Shri Purohit Swami ((1882-11-12)12 November 1882 – 1941) was a Hindu teacher from Maharashtra, India.

Purohit was born in Badnera, Vidarbha, India to a wealthy Maharashtran Brahmin family. His parents gave him the name Shankar Gajannan Purohit.

As a child he became proficient in Marathi, English, and Sanskrit. He was well educated, obtaining a B.A. in philosophy at Calcutta University in 1903 and a law degree from Deccan College and Bombay University.

As a teenager, he decided to be celibate (as a Brahmacharya), but in 1908 he accommodated his parents' wishes and married Godu Bai. After the birth of daughters in 1910 and 1914 and a son in 1915, he resumed his vow of celibacy.

A year or two before his marriage, he met a young man only four years older than himself named Natekar. Purohit says this meeting "was love at first sight," and Natekar, who later took the monastic name Bhagwan Shri Hamsa, became Purohit's guru.

In 1923 his guru directed him to embark on a mendicant pilgrimage the length and breadth of India. Begging bowl in hand, he passed several years in this way.

Purohit is known in the West principally for his work on translations of major Hindu texts, and his Autobiography of an Indian Monk (1932). He travelled to Europe on an extended visit in 1930.

He translated the Bhagavad Gita into English, and this translation can be viewed here.

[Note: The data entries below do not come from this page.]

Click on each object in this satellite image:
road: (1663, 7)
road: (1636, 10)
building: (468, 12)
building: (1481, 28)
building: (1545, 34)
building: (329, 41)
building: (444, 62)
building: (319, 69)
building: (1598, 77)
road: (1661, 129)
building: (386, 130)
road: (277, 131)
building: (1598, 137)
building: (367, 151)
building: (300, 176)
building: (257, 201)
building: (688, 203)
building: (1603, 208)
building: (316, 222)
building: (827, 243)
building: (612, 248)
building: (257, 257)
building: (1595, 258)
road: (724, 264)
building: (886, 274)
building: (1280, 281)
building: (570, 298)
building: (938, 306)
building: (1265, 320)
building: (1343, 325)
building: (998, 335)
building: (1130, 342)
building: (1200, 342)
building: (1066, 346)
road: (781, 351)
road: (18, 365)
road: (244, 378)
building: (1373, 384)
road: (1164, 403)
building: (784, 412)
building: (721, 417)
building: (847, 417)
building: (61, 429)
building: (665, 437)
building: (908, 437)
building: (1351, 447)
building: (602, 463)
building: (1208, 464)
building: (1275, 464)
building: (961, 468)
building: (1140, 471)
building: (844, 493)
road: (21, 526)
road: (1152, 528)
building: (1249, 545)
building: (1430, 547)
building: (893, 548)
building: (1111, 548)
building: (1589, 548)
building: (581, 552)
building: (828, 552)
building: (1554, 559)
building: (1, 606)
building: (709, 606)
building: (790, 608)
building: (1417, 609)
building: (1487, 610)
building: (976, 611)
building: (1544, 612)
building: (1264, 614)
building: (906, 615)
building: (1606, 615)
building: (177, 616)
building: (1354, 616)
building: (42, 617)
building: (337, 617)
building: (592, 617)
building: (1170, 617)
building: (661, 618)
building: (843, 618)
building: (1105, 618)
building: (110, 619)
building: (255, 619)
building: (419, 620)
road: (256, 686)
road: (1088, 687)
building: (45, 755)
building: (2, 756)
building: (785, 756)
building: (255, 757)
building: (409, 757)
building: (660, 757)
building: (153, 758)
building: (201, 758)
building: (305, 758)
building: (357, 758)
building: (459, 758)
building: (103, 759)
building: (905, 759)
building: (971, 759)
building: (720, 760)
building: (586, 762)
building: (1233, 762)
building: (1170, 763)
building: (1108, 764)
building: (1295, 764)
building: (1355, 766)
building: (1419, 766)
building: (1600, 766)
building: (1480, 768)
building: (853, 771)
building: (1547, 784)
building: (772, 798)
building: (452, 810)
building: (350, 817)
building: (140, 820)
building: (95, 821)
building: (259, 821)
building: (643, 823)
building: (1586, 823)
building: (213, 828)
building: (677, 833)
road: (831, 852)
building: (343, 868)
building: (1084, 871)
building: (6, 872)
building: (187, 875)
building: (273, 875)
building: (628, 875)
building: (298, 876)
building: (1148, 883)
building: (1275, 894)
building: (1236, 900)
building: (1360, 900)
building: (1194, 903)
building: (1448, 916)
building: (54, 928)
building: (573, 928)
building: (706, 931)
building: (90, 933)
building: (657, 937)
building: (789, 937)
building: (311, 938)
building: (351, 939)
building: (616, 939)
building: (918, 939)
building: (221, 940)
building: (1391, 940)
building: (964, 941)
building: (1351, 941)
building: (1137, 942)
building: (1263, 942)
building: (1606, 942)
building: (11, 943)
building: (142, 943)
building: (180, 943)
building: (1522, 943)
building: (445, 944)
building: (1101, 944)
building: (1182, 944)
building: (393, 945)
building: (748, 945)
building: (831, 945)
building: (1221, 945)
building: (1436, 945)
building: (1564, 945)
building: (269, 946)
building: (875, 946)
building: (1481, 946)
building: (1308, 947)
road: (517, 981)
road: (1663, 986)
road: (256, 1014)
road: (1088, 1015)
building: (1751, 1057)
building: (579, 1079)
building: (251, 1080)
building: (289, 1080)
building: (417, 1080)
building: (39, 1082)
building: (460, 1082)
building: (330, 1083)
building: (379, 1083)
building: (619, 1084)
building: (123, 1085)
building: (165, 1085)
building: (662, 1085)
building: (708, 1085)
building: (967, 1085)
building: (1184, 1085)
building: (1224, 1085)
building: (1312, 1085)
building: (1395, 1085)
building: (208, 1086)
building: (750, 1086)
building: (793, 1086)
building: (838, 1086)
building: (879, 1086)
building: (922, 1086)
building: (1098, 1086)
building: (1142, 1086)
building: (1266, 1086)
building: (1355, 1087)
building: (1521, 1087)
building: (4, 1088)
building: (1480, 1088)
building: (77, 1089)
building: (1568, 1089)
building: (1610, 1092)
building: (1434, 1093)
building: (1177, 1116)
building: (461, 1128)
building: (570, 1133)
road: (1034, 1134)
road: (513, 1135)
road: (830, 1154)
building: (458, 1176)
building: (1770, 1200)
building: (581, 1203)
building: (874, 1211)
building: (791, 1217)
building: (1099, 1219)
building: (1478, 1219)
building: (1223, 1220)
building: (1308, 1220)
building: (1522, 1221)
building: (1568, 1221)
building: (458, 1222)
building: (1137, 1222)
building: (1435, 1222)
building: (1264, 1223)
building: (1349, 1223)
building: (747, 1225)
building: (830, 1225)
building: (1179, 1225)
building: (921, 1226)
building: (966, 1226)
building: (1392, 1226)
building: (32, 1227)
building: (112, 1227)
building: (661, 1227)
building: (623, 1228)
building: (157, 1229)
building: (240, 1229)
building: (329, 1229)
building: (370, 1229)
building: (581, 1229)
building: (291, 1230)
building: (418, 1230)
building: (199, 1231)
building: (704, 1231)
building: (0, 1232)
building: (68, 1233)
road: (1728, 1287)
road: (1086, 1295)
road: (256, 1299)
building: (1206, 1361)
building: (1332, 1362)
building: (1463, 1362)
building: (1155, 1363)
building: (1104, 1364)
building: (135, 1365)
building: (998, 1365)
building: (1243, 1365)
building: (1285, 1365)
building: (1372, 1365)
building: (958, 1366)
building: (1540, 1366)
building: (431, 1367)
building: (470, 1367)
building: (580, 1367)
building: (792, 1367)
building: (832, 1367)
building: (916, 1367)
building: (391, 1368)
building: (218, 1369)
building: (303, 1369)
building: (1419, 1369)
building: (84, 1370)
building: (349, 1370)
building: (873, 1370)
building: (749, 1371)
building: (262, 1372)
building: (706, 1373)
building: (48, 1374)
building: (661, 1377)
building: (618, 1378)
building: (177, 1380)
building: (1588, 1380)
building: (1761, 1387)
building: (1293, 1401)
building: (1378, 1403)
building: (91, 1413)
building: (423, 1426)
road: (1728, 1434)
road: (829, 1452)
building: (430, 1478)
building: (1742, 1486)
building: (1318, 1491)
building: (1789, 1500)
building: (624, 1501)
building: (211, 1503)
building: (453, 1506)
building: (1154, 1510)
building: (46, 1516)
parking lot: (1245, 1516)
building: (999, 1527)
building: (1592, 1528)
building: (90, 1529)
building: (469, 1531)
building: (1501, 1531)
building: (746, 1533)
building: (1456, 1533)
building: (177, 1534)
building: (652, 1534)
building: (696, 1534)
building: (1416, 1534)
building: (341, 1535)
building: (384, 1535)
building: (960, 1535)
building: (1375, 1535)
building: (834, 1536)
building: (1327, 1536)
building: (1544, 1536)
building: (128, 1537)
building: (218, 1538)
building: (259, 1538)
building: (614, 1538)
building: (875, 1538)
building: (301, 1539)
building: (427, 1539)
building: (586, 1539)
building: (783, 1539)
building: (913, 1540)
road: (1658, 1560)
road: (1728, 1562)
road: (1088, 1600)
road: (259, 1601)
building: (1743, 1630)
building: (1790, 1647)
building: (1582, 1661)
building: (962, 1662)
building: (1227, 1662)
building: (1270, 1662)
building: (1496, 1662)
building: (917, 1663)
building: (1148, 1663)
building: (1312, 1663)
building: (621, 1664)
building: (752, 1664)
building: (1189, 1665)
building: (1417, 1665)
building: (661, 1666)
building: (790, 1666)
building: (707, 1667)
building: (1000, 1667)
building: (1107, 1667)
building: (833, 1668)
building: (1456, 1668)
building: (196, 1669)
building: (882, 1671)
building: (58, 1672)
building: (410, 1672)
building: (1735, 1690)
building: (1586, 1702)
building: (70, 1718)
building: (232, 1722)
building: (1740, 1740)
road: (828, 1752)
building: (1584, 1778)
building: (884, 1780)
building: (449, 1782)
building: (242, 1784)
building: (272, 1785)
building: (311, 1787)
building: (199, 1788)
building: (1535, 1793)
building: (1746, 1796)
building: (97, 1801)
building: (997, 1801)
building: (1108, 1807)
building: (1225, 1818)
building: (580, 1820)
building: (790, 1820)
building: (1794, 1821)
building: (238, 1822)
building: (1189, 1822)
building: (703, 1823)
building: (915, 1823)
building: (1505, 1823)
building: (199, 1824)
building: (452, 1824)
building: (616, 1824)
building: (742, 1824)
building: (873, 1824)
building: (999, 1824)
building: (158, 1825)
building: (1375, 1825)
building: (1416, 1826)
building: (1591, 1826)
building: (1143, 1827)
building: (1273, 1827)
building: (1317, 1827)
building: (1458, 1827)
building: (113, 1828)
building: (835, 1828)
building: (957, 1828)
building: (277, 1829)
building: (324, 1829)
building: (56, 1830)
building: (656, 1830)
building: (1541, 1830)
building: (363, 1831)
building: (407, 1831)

Unlike most translations, Shri Purohit Swami's translates every word into English and avoids the use of Sanskrit concepts that may be unfamiliar to English-speakers, for example translating the word 'yoga' as 'spirituality'. He also avoids mentioning the Caste system; where the original Gita mentions the different castes he interprets this as different occupations within society. He also worked with W. B. Yeats during 1935 and 1936, on Majorca on the translations in The Ten Principal Upanishads (1938, Faber and Faber). Yeats included him in the Oxford Book of Modern Verse 1892–1935.

He represents a very important but largely unremembered link between the generation of Swami Vivekananda and the Post World War II society in which eastern thought has become an accepted element of spiritual life.